Experimental Method & RL Fundamentals
Connect reliable experimentation to the dynamic-programming and return-estimation ideas at the core of reinforcement learning.
Study this path with flashcards
7 cards
- Step 1Missing-data methods try to preserve inference when some values are unobserved by modeling why data are missing and how to fill or integrate over the missing entries. The key distinction is between MCAR, MAR, and MNAR, because imputation is far safer when missingness can be treated as conditionally ignorable.
- Step 2Data leakage is any contamination that lets training or validation use information that would not be available at prediction time. Target leakage is the specific case where features encode the label or a post-outcome proxy for it, so every target leakage problem is data leakage, but not every data leakage problem is target leakage.
- Step 3An ablation study removes or alters one component of a system to measure how much that component actually contributes. Experimental control matters because an ablation is only informative when the comparison keeps everything else fixed, including data, tuning budget, and evaluation protocol.
- Step 4Value iteration solves a known Markov decision process by repeatedly applying the Bellman optimality backup until the value function converges. Once the optimal value is approximated, a greedy policy with respect to that value is optimal or near-optimal.
- Step 5Policy iteration alternates between evaluating the current policy and improving it by acting greedily with respect to that value function. It often converges in fewer outer loops than value iteration because each improvement step uses a more fully solved subproblem.

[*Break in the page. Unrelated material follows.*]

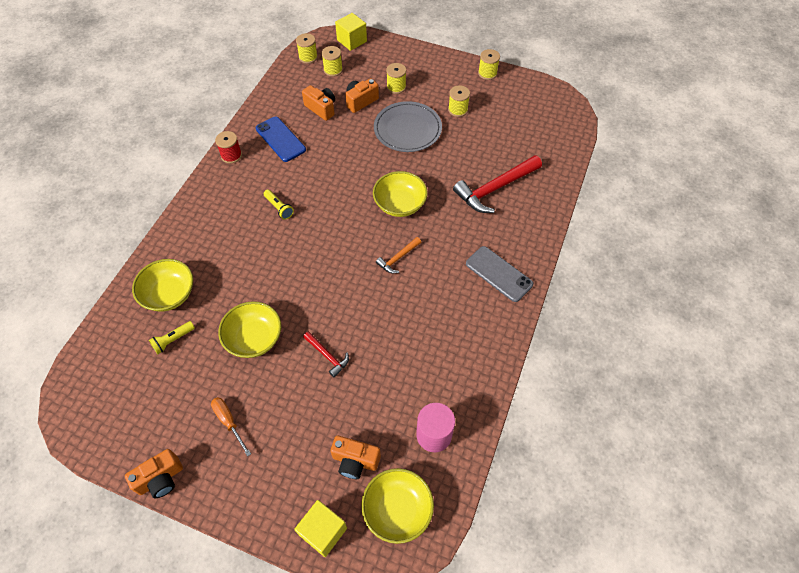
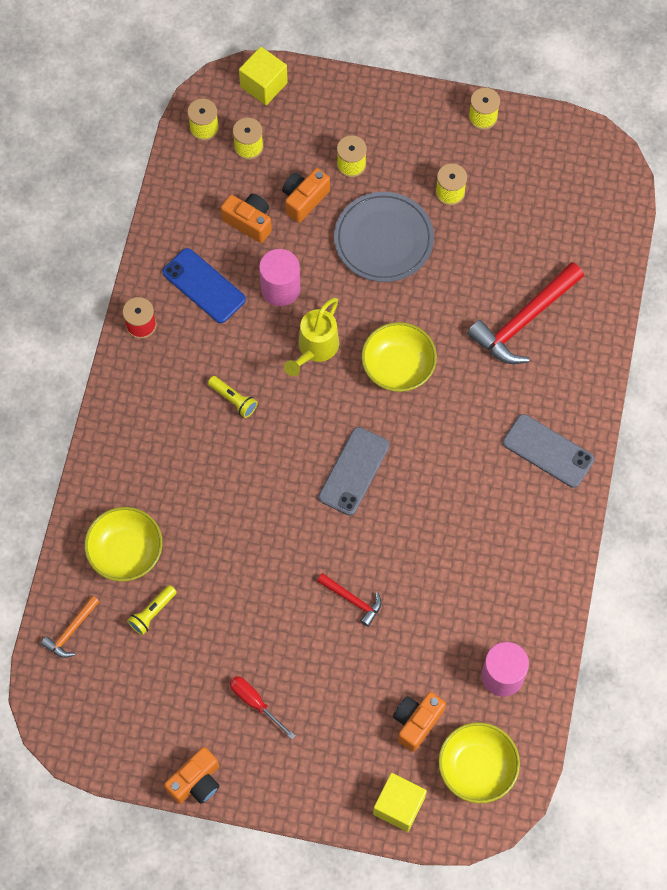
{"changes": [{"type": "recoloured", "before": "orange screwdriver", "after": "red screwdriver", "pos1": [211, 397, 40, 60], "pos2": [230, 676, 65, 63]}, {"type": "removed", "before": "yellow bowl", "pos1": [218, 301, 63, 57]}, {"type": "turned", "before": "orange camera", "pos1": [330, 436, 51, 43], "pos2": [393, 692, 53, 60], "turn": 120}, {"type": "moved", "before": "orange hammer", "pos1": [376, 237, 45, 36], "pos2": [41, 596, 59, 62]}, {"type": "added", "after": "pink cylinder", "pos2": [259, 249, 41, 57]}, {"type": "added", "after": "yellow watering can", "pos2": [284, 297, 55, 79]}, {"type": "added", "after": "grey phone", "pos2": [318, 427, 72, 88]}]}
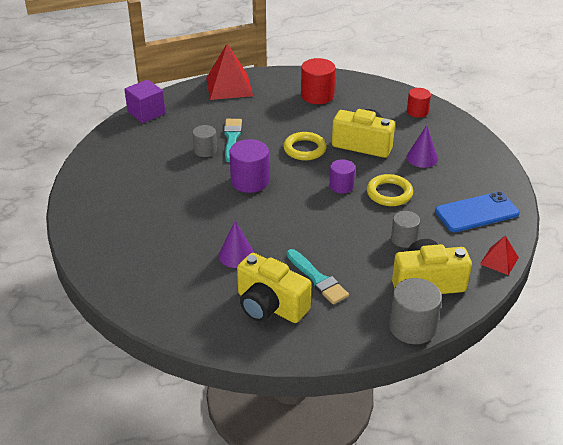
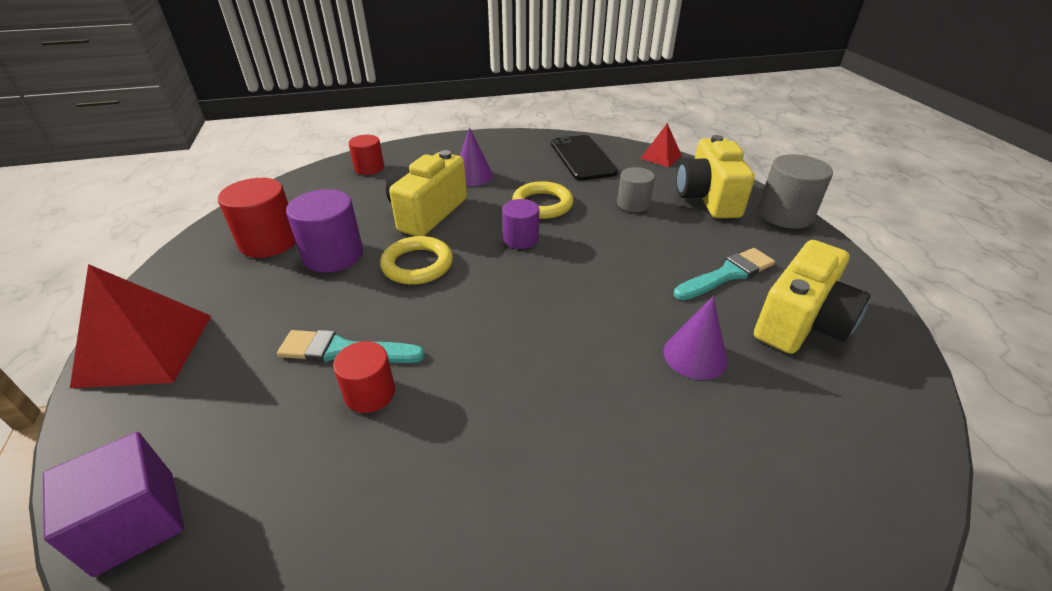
{"changes": [{"type": "recoloured", "before": "grey cylinder", "after": "red cylinder", "pos1": [192, 125, 25, 32], "pos2": [333, 341, 62, 72]}, {"type": "moved", "before": "purple cylinder", "pos1": [229, 139, 40, 54], "pos2": [286, 189, 77, 84]}, {"type": "recoloured", "before": "blue phone", "after": "black phone", "pos1": [435, 191, 85, 41], "pos2": [551, 135, 67, 45]}]}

- Step 6Monte Carlo reinforcement learning estimates values from complete sampled returns rather than from one-step bootstrapped targets. That makes the targets unbiased with respect to the episode return, but usually higher variance than temporal-difference methods.
- Step 7The credit assignment problem is the problem of determining which earlier actions, states, or internal computations deserve blame or credit for a later outcome. It is hard because rewards and losses are often delayed, sparse, or distributed across many interacting decisions.